Muscle thyro-aryténoïdien

Définition et enjeux

Portrait de Émile Küss Émile Küss Cours de physiologie, d'après l'enseignement du professeur Küss… (1873)

Du reste, à l'état physiologique, cette tension, accompagnée du rétrécissement de la glotte, ne pourrait être opérée que par le muscle crico-thyroïdien et nous avons vu que ce muscle n'a qu'un rôle insignifiant dans la phonation. — Reste donc le tissu musculaire, le muscle thyro-aryténoïdien. Or le tissu musculaire est très-susceptible de tension. Quoi de plus tendu, de plus énergiquement élastique, de plus vibratile qu'un muscle à l'état de contraction ?
Source : Gallica

Jules Gavarret Phénomènes physiques de la phonation et de l'audition… (1877)

Le muscle thyro-aryténoïdien est logé dans l'épaisseur de la corde vocale inférieure et dans la paroi externe du ventricule de Morgagni ; il se divise en trois faisceaux principaux de dimensions et de directions différentes : le faisceau thyro-aryténoïdien interne, le faisceau thyro-aryténoïdien externe et le faisceau ary-syndesmien.
Source : Gallica

Portrait de Saturnin Arloing Saturnin Arloing Traité d'anatomie comparée des animaux domestiques… (1903-1905)

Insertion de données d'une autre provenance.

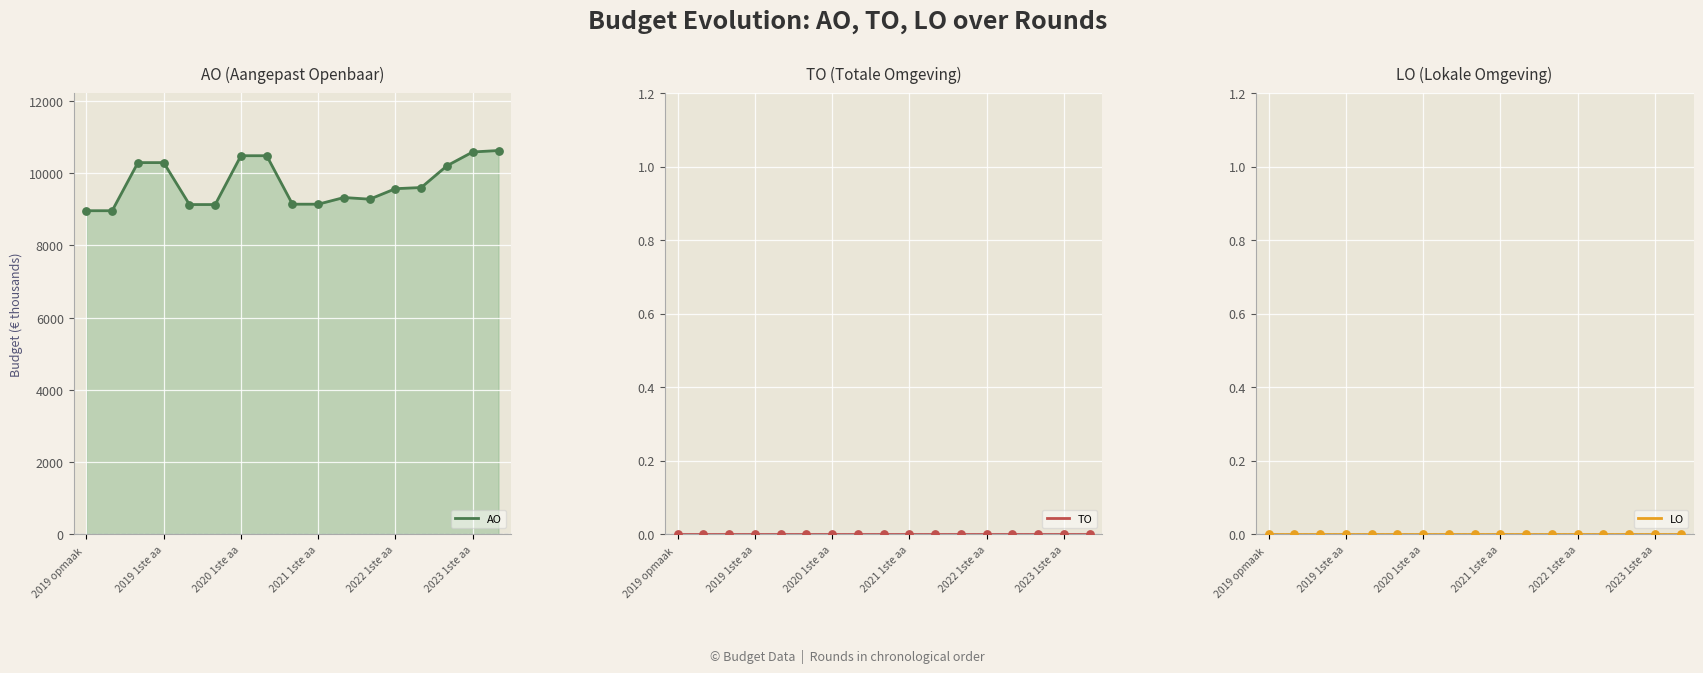

Which series has the widest spread of Y values?

AO line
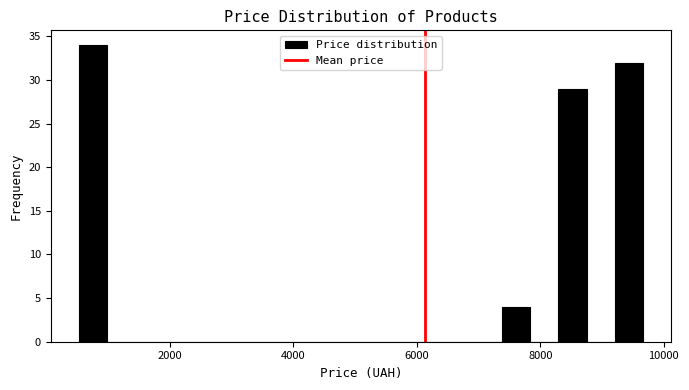

Read against the x-axis, roughly where is the centre of the tallest bar?

800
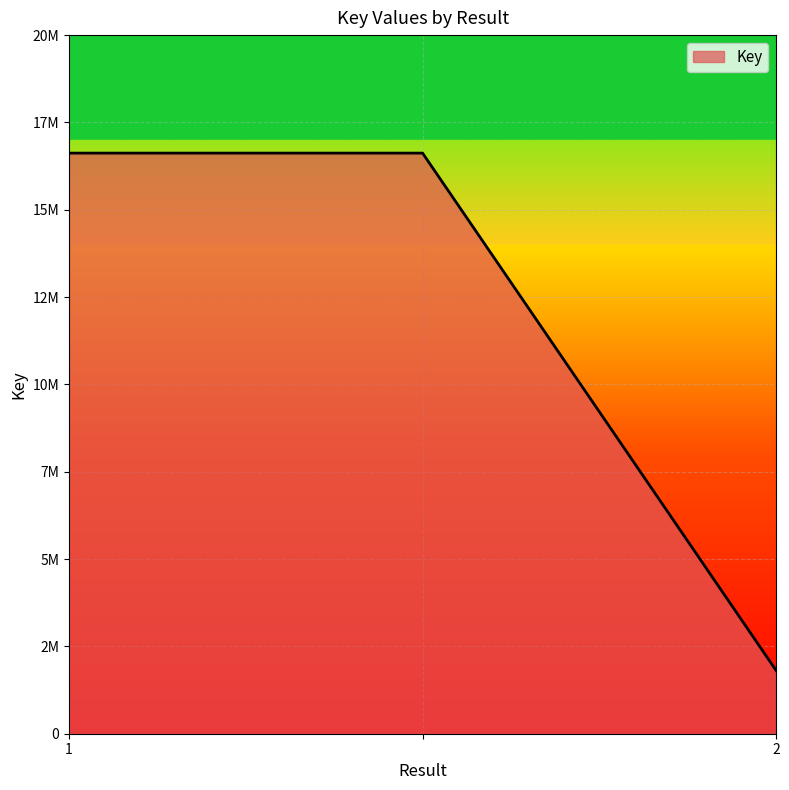

What is the value of the 2nd point from the left?

16621883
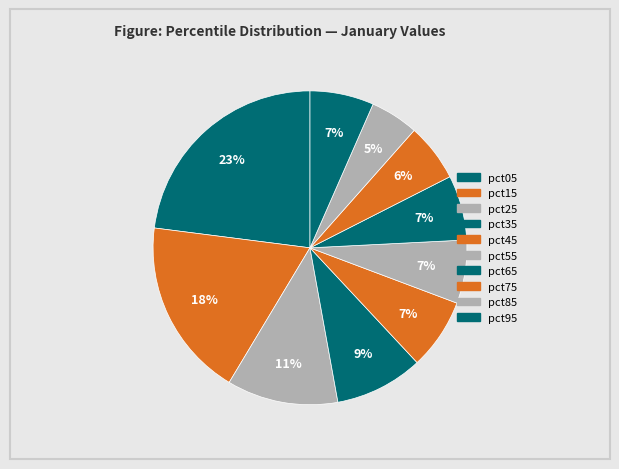

Is the sum of pct55 and pct65 greater than half?

No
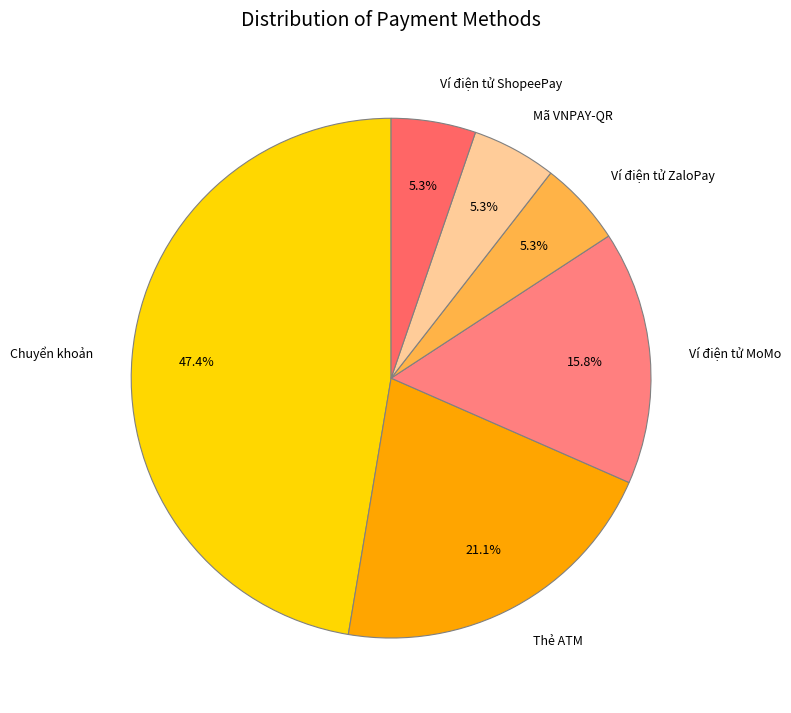

Which has a higher value, Ví điện tử ZaloPay or Thẻ ATM?

Thẻ ATM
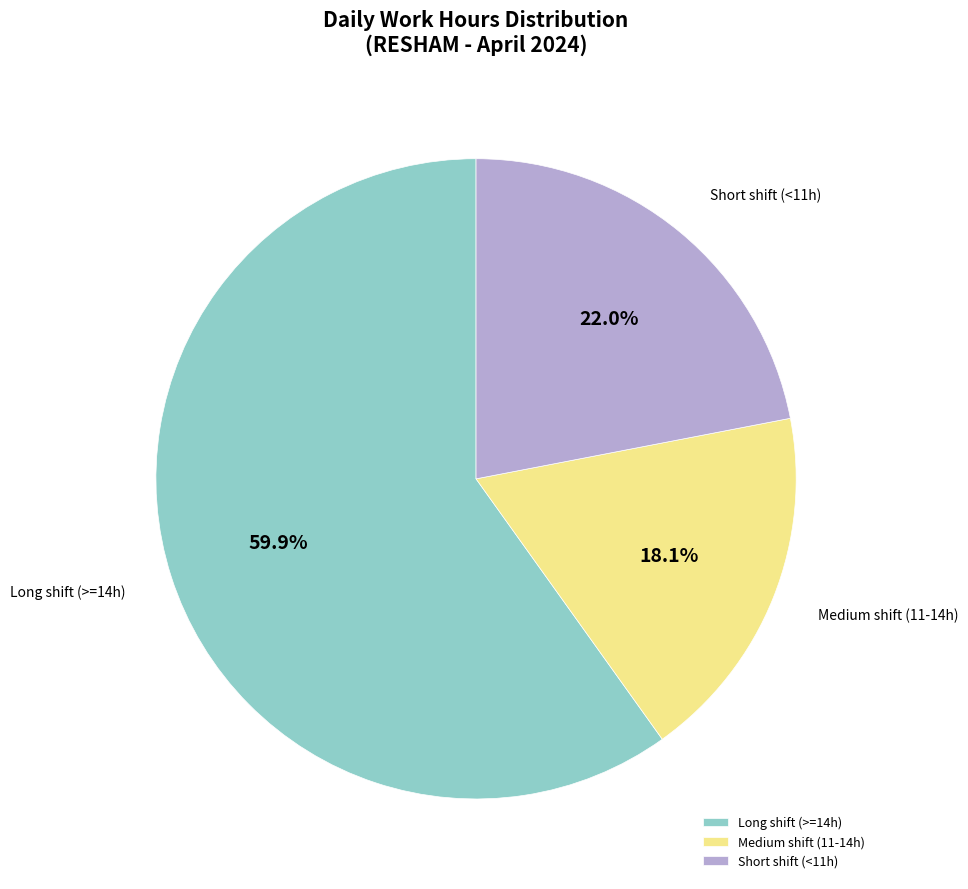

Does Long shift (>=14h) account for over 50% of the chart?

Yes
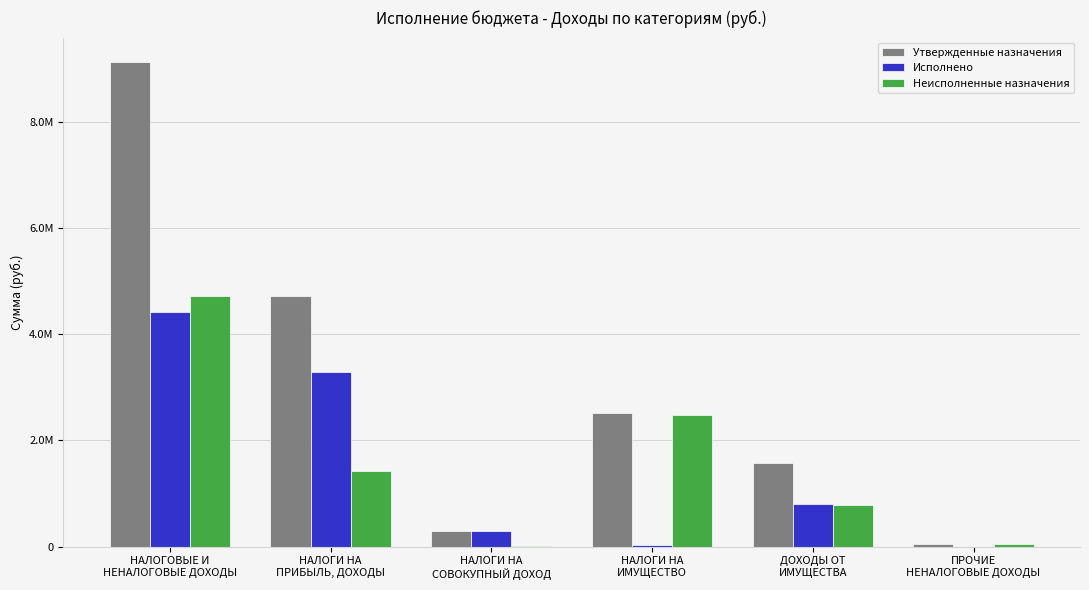

What are all the series names shown in the legend?

Утвержденные назначения, Исполнено, Неисполненные назначения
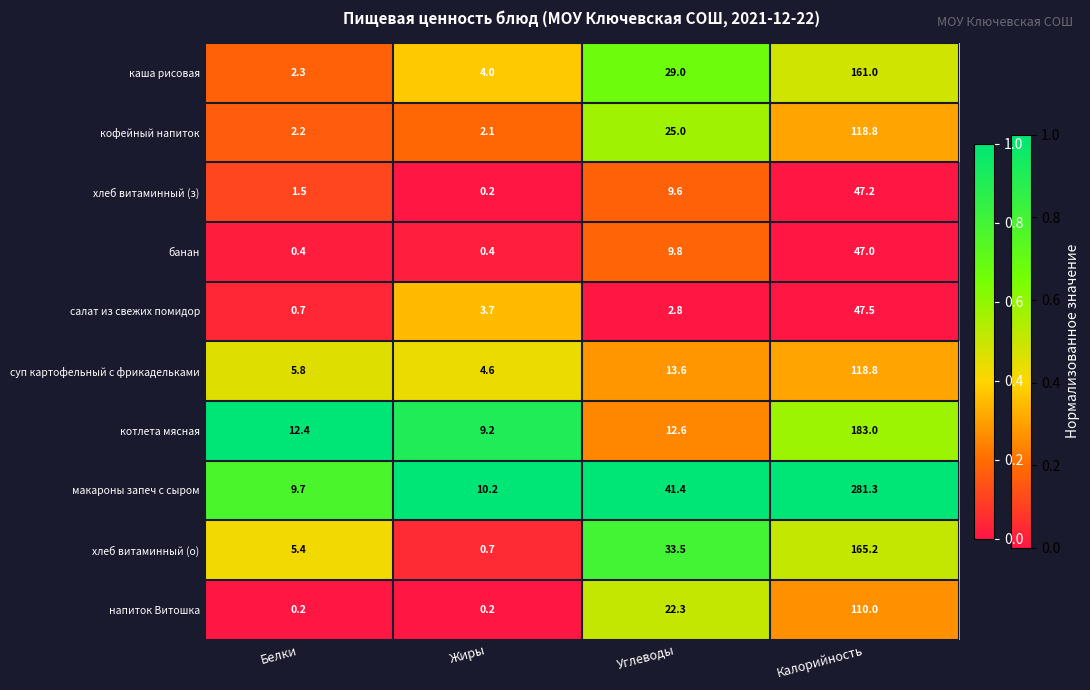

Which series changed the most between Жиры and Калорийность?

макароны запеч с сыром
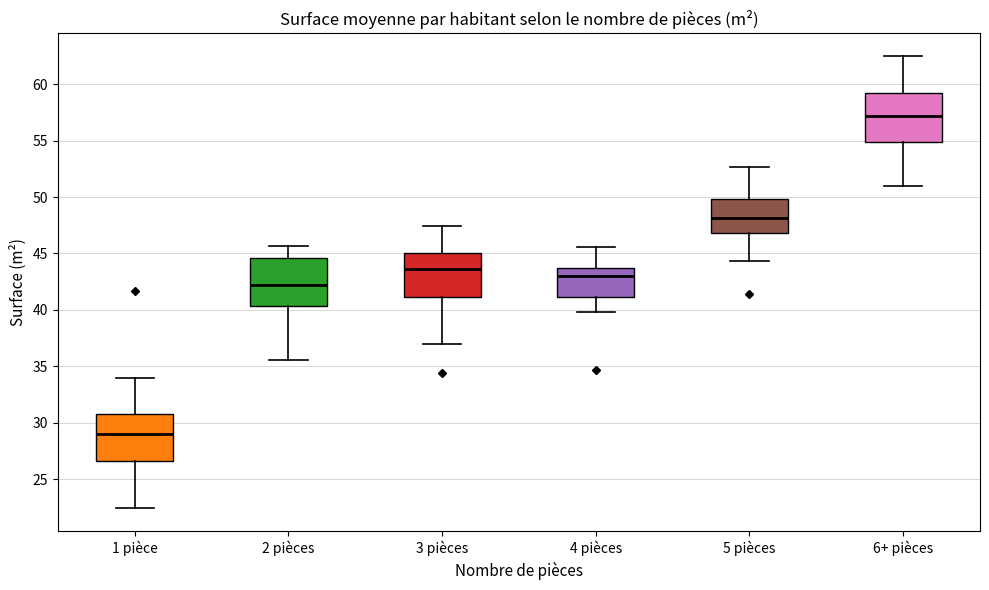

Which box's median line is the lowest?

1 pièce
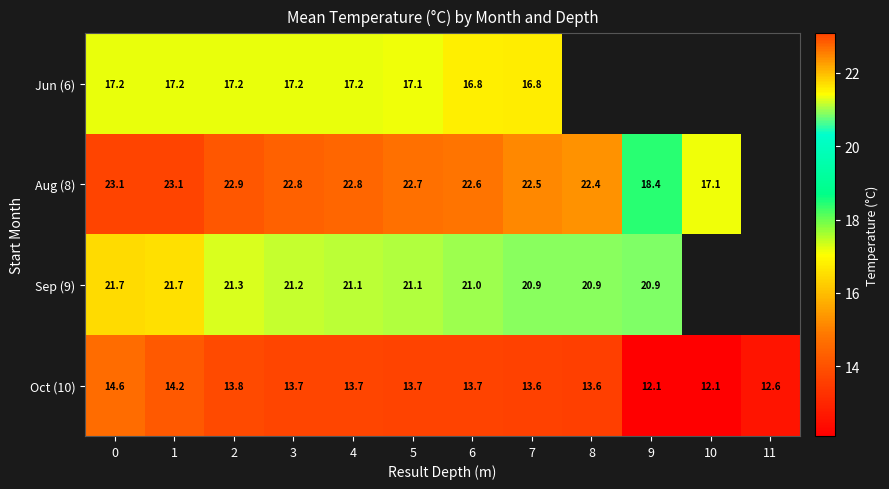

Is it true that Oct (10) equals 5.2 at 8?

False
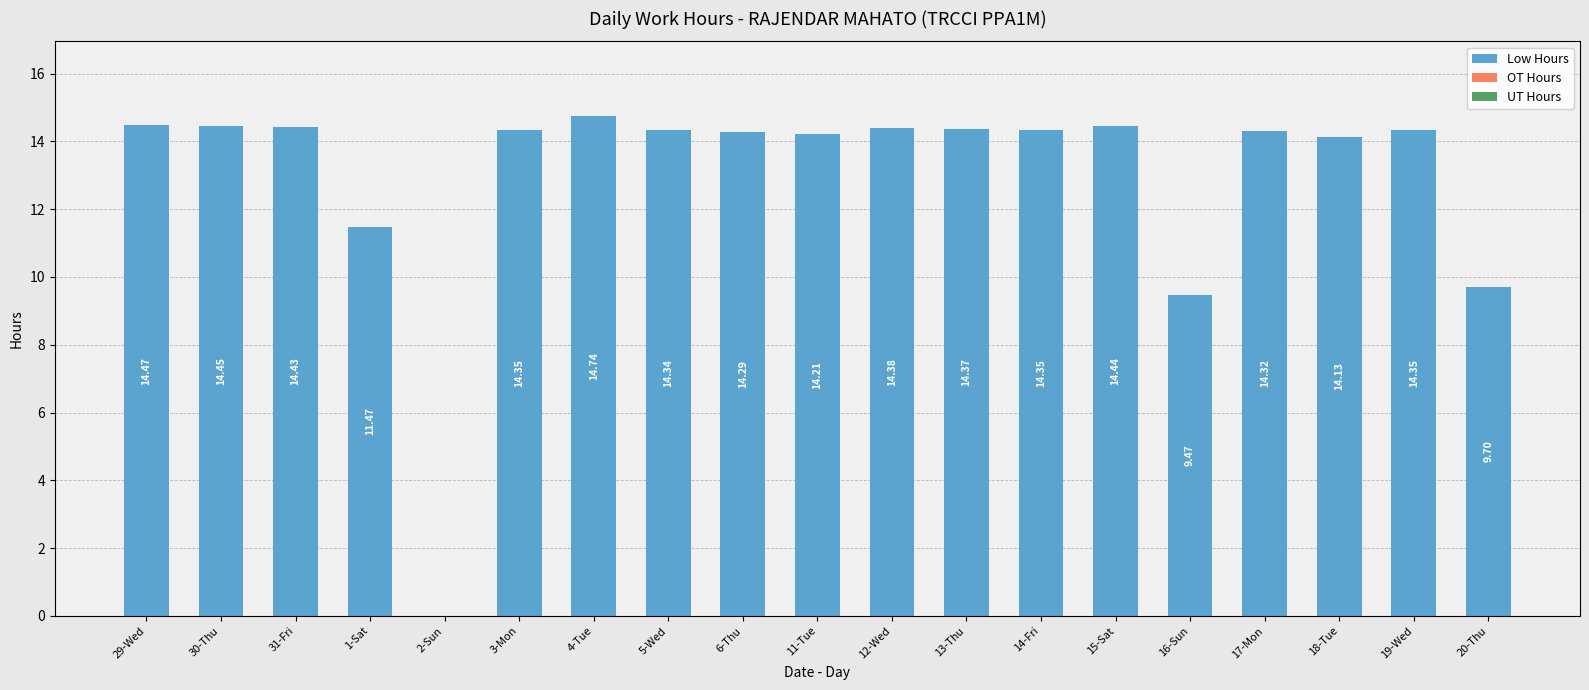

What is the sum of all values?

246.3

Situé sous la muqueuse pharyngienne, au-dessus des cartilages aryténoïdes, l'aryténoïdien, le plus petit des muscles du larynx, se compose de deux moitiés latérales, dont les fibres partent d'un raphé médian et se portent, en divergeant, sur la partie supérieure de la face externe des cartilages précités, où elles se terminent en s'insérant sur la crête qui divise cette face et en se réunissant avec le muscle thyro-aryténoïdien.